Close to 200 Victorians have used voluntary assisted dying laws to end their lives since they were introduced a year ago, with numbers increasing by 50 per cent over the last six months.
Figures contained in the third report of the Independent Voluntary Assisted Dying Review Board which was tabled in parliament on Tuesday show 124 people with a terminal illness used a prescribed medication to end their lives in the first half of the year.
The report shows that 348 people were assessed for eligibility between January and June, 272 people applied to access the laws, and 231 permits were issued.

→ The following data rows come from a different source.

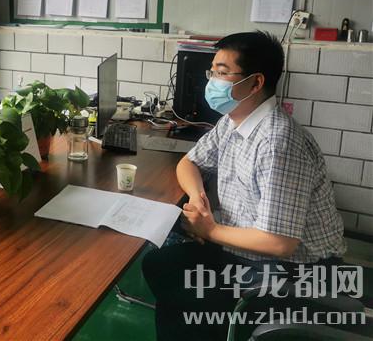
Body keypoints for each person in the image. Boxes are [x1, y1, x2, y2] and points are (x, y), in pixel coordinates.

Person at [142, 31, 346, 341]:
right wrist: (197, 198)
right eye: (212, 72)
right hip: (247, 251)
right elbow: (189, 163)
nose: (213, 81)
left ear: (255, 83)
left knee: (182, 288)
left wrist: (208, 230)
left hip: (293, 272)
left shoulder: (278, 142)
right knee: (162, 265)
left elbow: (279, 243)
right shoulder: (233, 120)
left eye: (222, 73)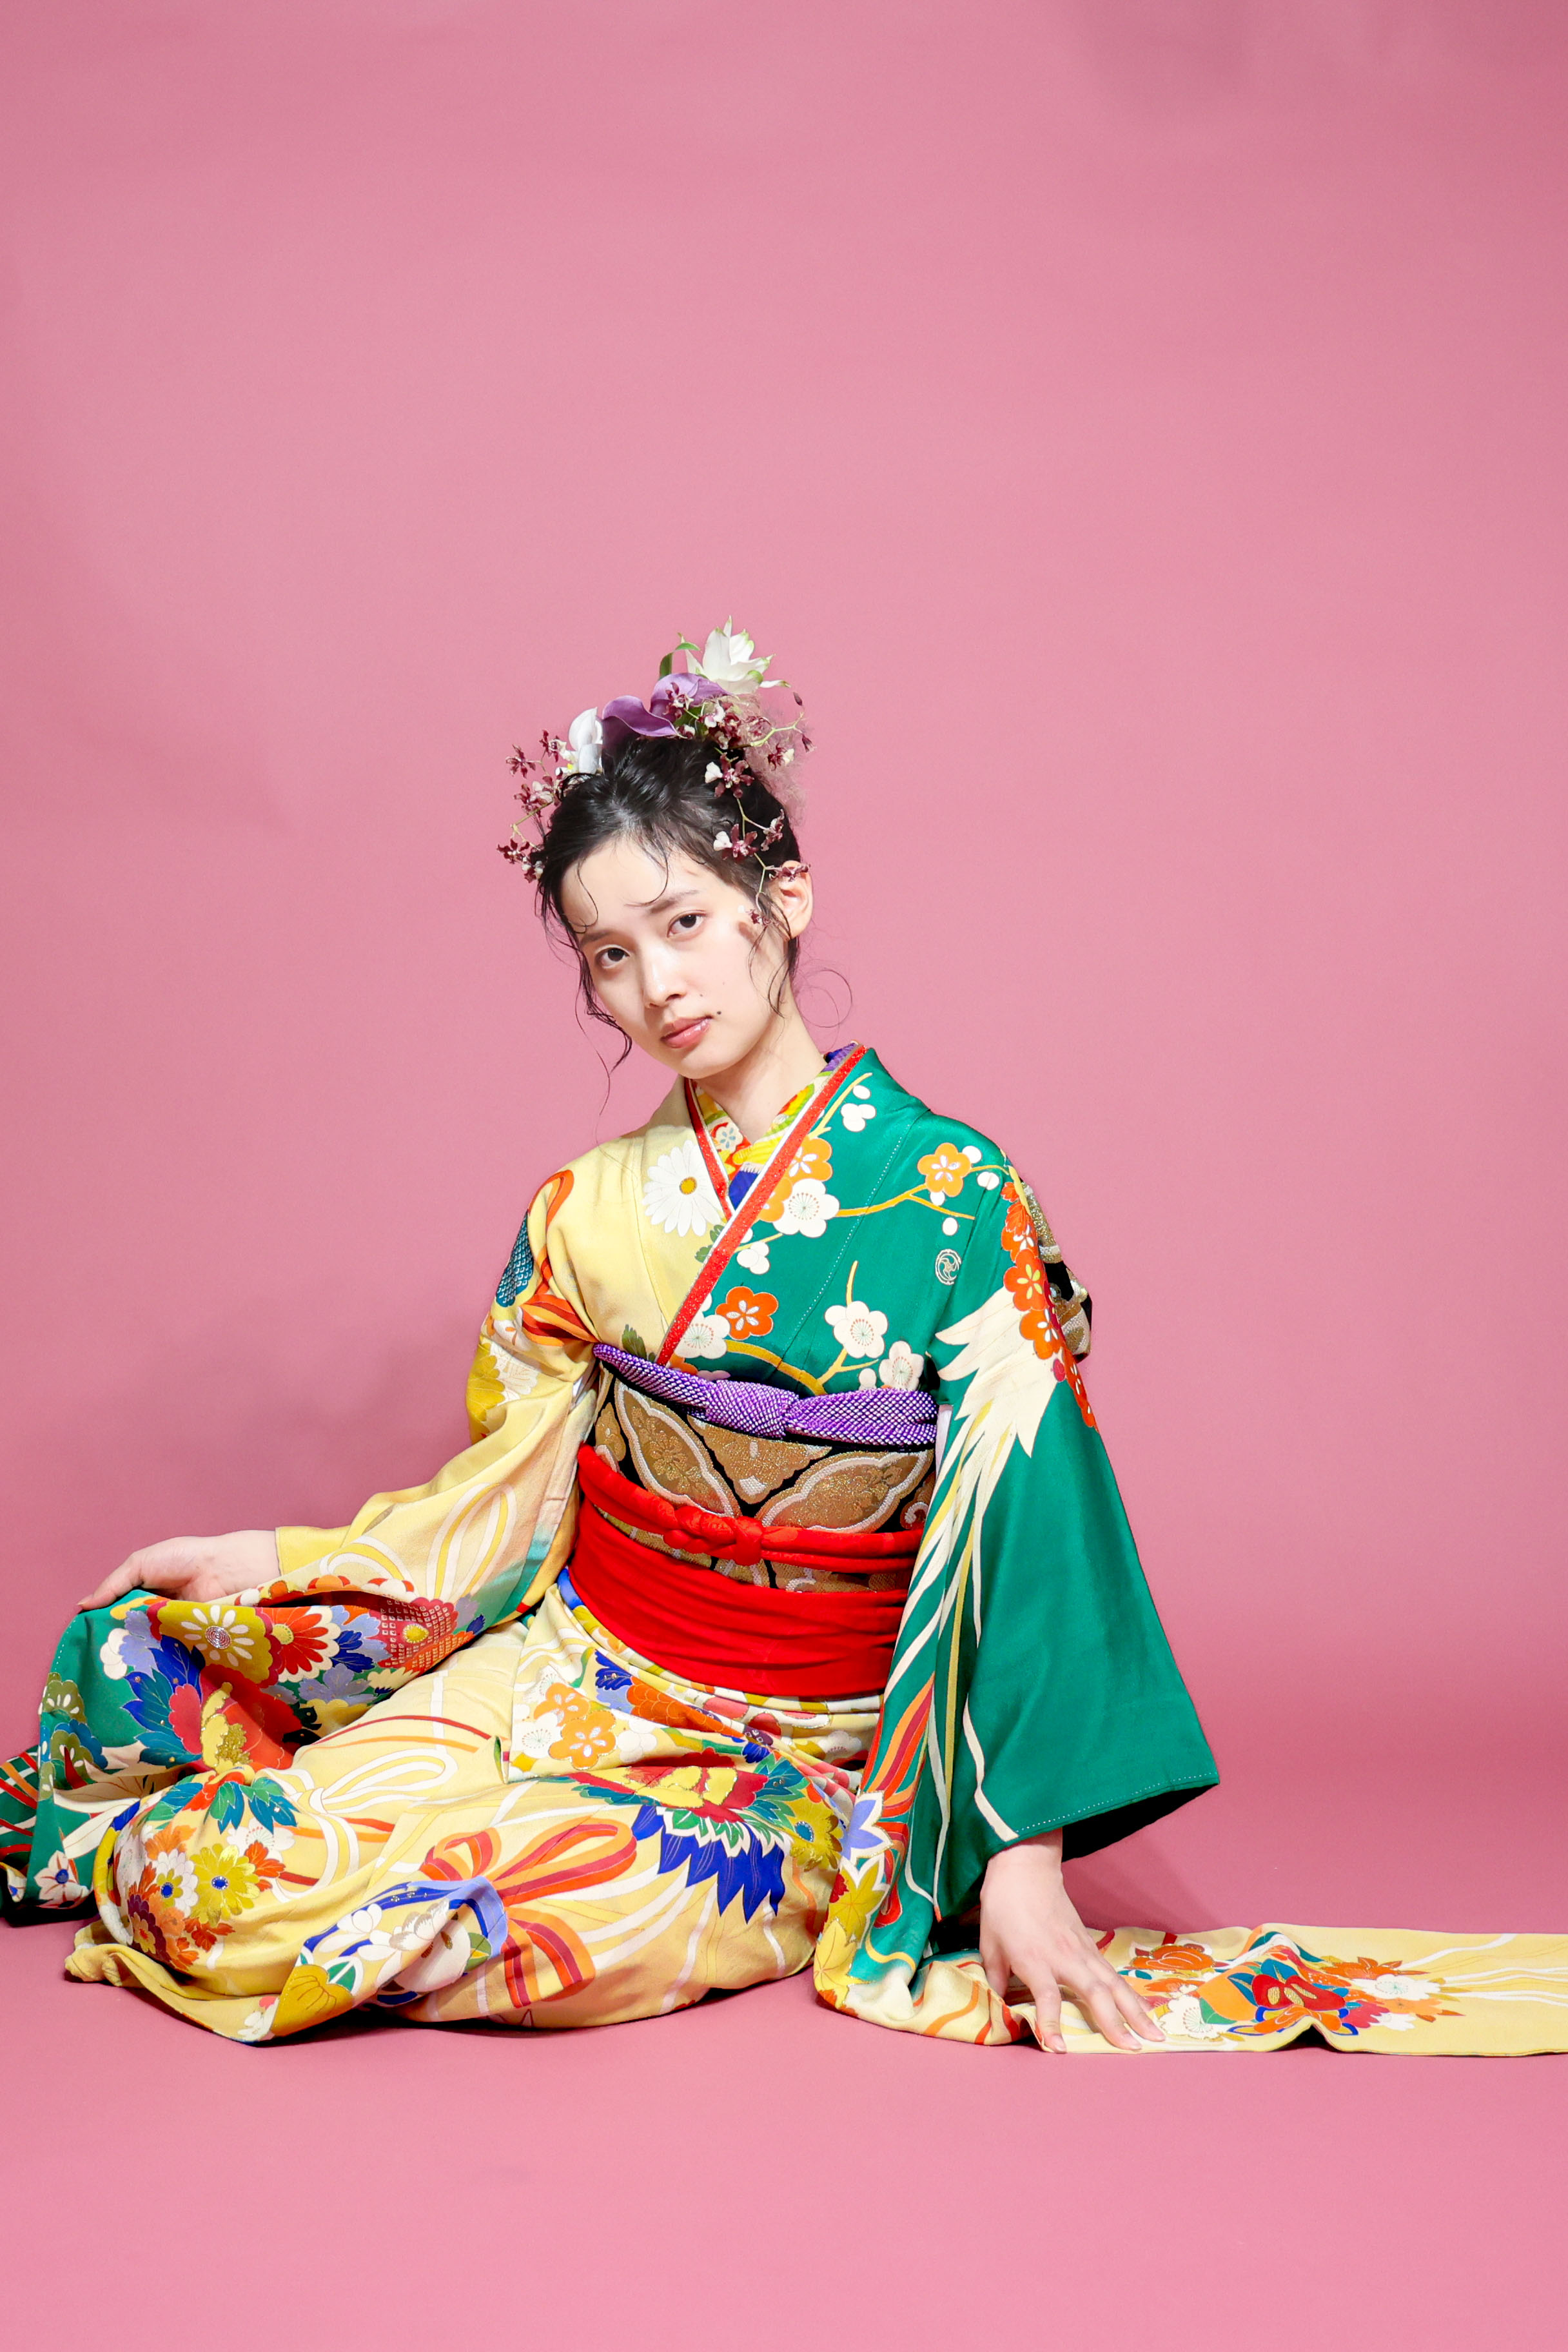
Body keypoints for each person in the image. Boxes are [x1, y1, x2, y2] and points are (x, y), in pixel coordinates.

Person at [14, 619, 1379, 2055]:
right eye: (609, 954)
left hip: (793, 1762)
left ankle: (626, 1864)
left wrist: (1023, 1857)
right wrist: (271, 1560)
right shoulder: (584, 1213)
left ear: (779, 897)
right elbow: (505, 1502)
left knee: (459, 1922)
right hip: (574, 1668)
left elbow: (1031, 1529)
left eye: (683, 925)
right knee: (216, 1852)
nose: (655, 984)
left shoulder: (956, 1199)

Fifty-five people accessed the laws to end their lives between June and December 2019.
People who sought to access the laws in the last six months were aged between 32 and 100 with an average age of 71.
Thirty-eight per cent of applications were from regional Victoria.
Of those who ended their lives 78 per cent had cancer, 15 per cent had a neurodegenerative disease and seven per cent had untreatable diseases including pulmonary fibrosis, cardiomyopathy or chronic obstructive pulmonary disease.
The number of medical practitioners trained and registered to support voluntary assisted dying increased by 30 per cent from the first six months.
“In the past six months, access to voluntary assisted dying has become more streamlined,” Board Chairperson Betty King said.
“There are more doctors on board and essential support services have expanded, especially in regional and rural Victoria.”
One application was referred to the Australian Health Practitioner Regulation Agency for non-compliance because of an administrative error by a medical practitioner.
The review showed that the laws were working, health minister Jenny Mikakos said.
“Our voluntary assisted dying laws are giving Victorians who are suffering an incurable illness at the end of their lives a compassionate choice,” she said.
NSW lagging in dialogue
It comes as a NSW report released by the consumer group Council on the Ageing revealed a lack of planning around end of life, including palliative care and end of life issues.
The report, Dignity, Respect, Choice: Planning for the Final Chapter, reveals that the topic is still taboo for many older people, who struggle to talk to their families about what they want for the end of their lives.
“Most of our respondents agreed that as a community we don’t discuss death and dying enough,” COTA NSW CEO Meagan Lawson said.
Among its recommendations for the government are funding community education on palliative care and end-of-life issues and developing strategies to increase death literacy in the community.